One of the main objectives of CMake was to not add external dependencies to the project. Since CMake was used to build C++, the only thing on which we could depend would be a valid C++ compiler. That is why CMake is written entirely in C/C++, so that it can be built on any system on which you need to build your C++ project. This avoids what I like to call the Easter egg hunt build process. First find/build/install these five things and then you are ready to build the project you actually want to use.
Although we were tasked with creating a build system for ITK, to really be effective, I knew that CMake would have to be much more general purpose. When I first announced the CMake concept to the ITK development team at the auditorium at Lister Hall at NLM, someone asked me why I was creating the “ITK build system”. I sort of gave him a long stare, and before he waited for me to answer, he answered his own question: “I get it, you don’t want to build just ITK, you want to build ALL C++ in the world!” Yes, I admitted, World Domination was the goal.
Early CMake was far from perfect. Here is one of the very first CMake files:
SUBDIRS = \
ME = ITK
ME = ITKCommon
Interestingly enough, it was a declarative language back then. CMake has evolved over the past 15 years.

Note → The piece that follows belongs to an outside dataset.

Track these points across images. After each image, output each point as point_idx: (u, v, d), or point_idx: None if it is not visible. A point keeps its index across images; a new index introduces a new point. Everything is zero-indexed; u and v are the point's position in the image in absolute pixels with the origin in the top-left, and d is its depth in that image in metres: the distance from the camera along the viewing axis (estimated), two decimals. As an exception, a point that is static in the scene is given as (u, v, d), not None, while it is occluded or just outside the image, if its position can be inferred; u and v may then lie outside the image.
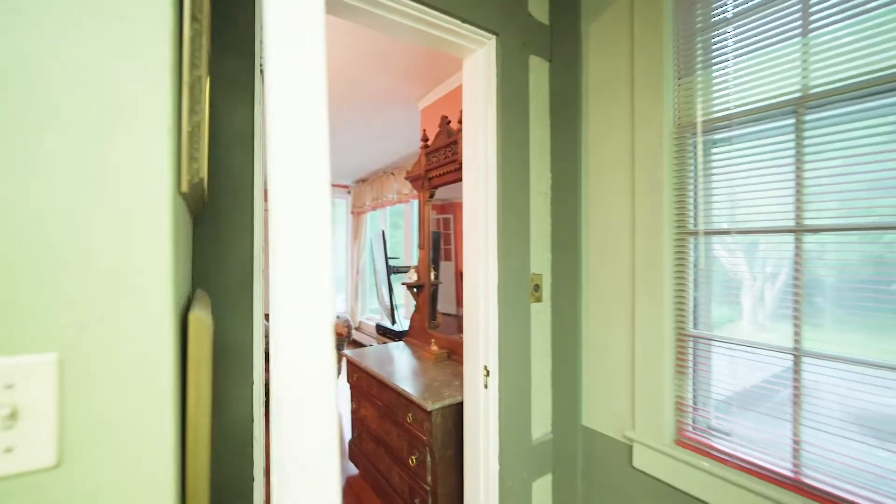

One of the biggest milestones was the KDE adoption of CMake in 2006. This adoption was good for both projects. CMake had to follow standards of library naming and installation rules and many other improvements to be able to build and install KDE on the major Linux distributions. In addition, many valuable contributions to CMake have come from KDE developers.
CMake is close to, if not already, a de facto standard for building cross-platform C++ code. Thanks to all who have helped grow this project and those who will help in the future.
I would like to give a special thanks to the following people:
Brad King – Without Brad, CMake would undoubtedly be a horrible hack.
Alex Neundorf – Alex led the way for KDE to adopt CMake.
Stephen Kelly – Stephen has moved CMake forward in many ways and has contributed countless hours to the project.